• _Problem to solve_
Retype the whole listing verbatim and keep the pictures out of it.

• _Given material_
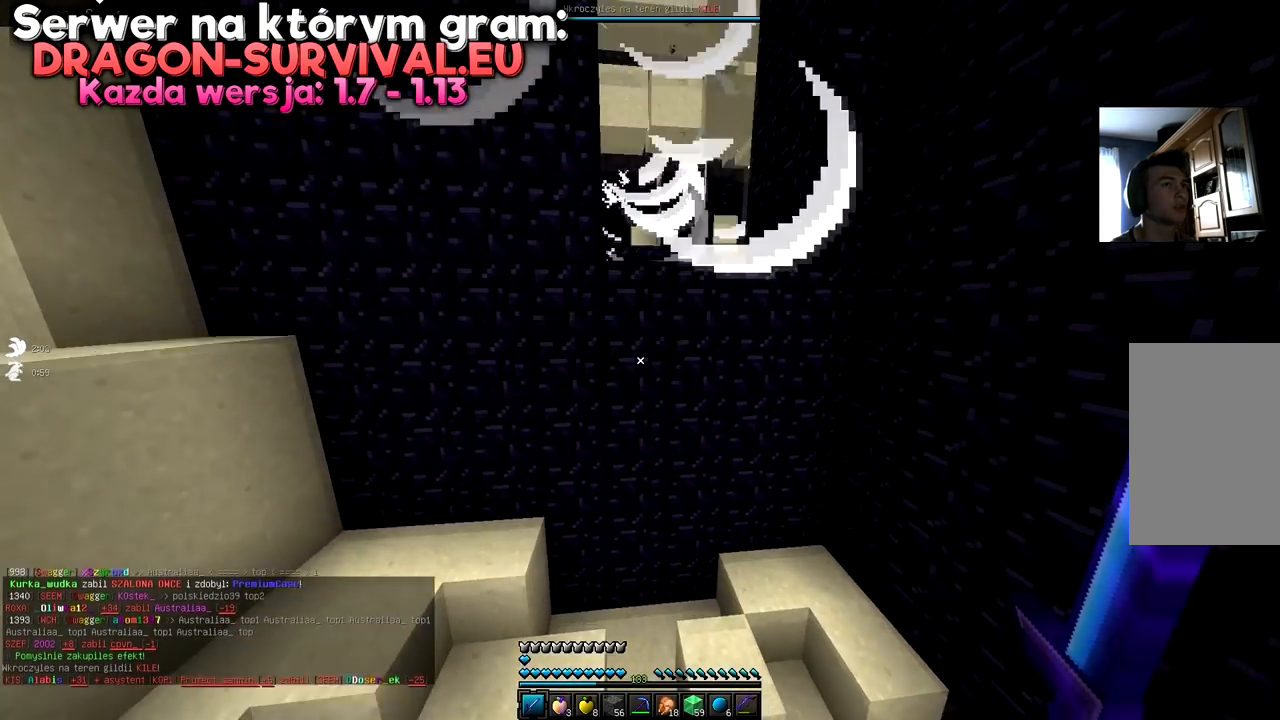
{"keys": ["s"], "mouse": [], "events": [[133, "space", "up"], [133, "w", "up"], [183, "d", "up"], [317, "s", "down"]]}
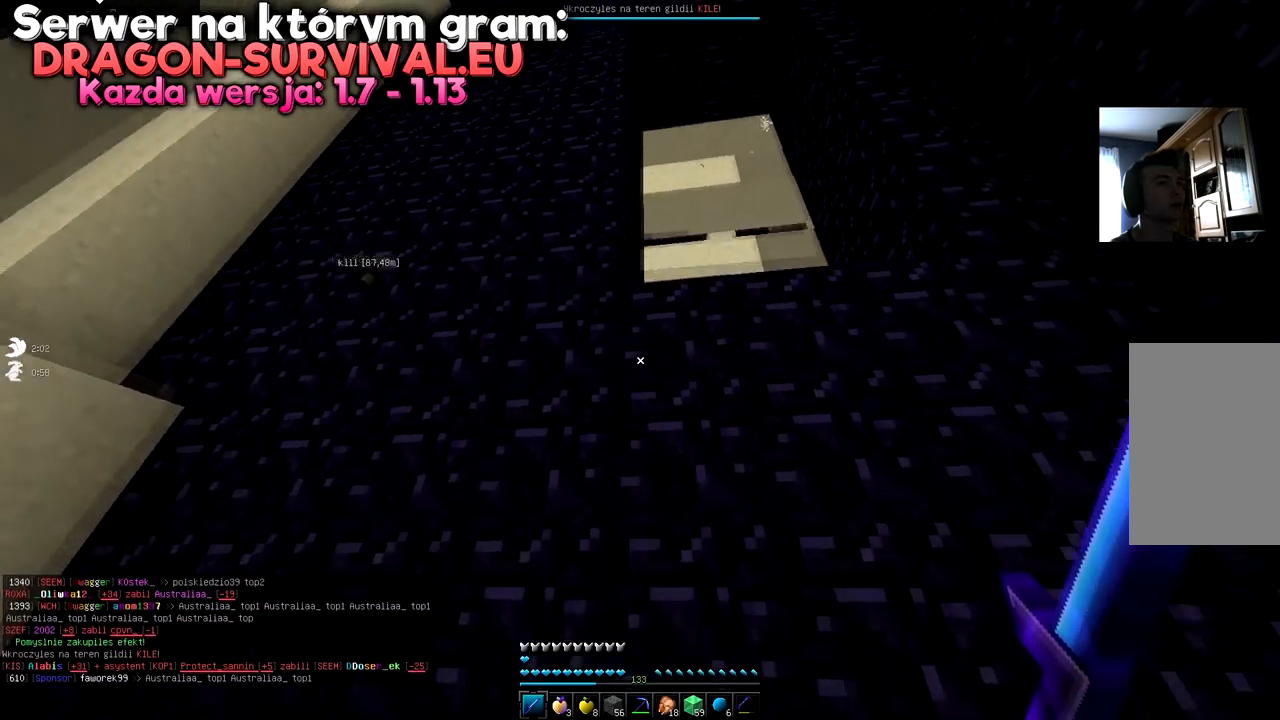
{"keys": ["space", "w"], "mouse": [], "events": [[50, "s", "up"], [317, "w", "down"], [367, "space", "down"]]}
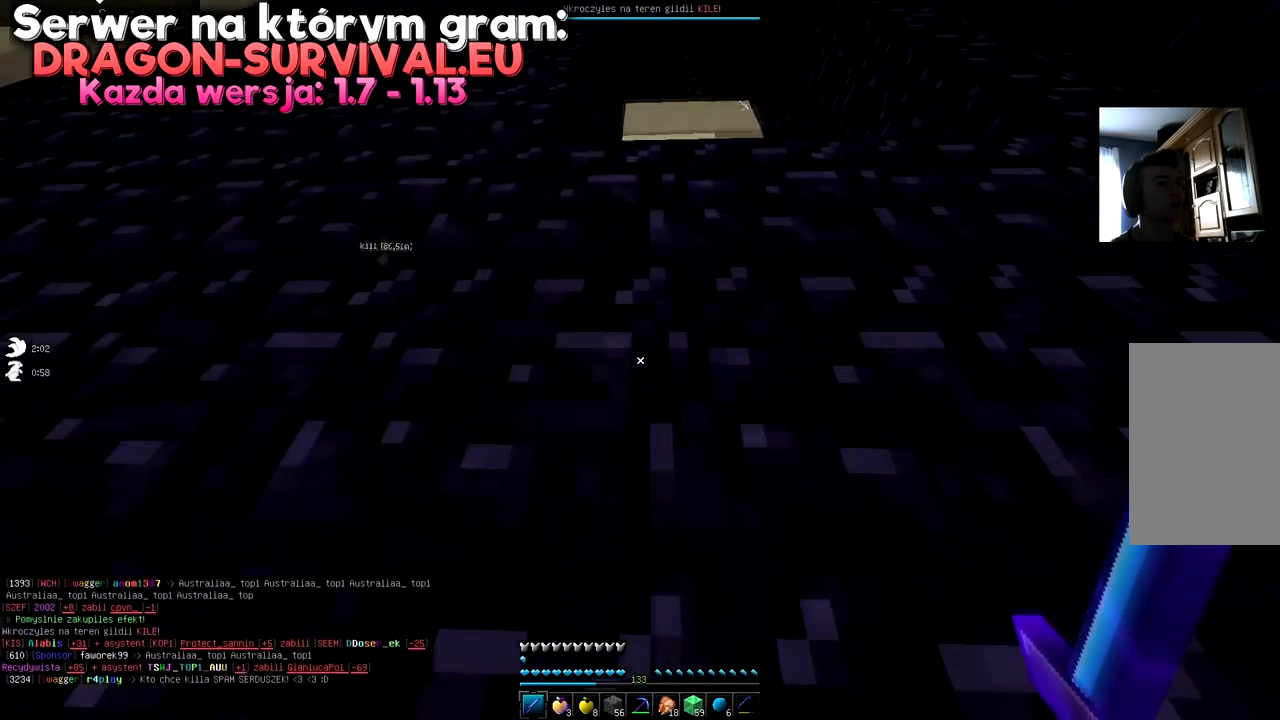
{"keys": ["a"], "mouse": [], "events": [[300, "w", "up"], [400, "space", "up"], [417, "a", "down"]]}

• _Result for this exercise_
{"keys": ["s"], "mouse": [], "events": [[133, "space", "up"], [133, "w", "up"], [183, "d", "up"], [317, "s", "down"]]}
{"keys": ["space", "w"], "mouse": [], "events": [[50, "s", "up"], [317, "w", "down"], [367, "space", "down"]]}
{"keys": ["a"], "mouse": [], "events": [[300, "w", "up"], [400, "space", "up"], [417, "a", "down"]]}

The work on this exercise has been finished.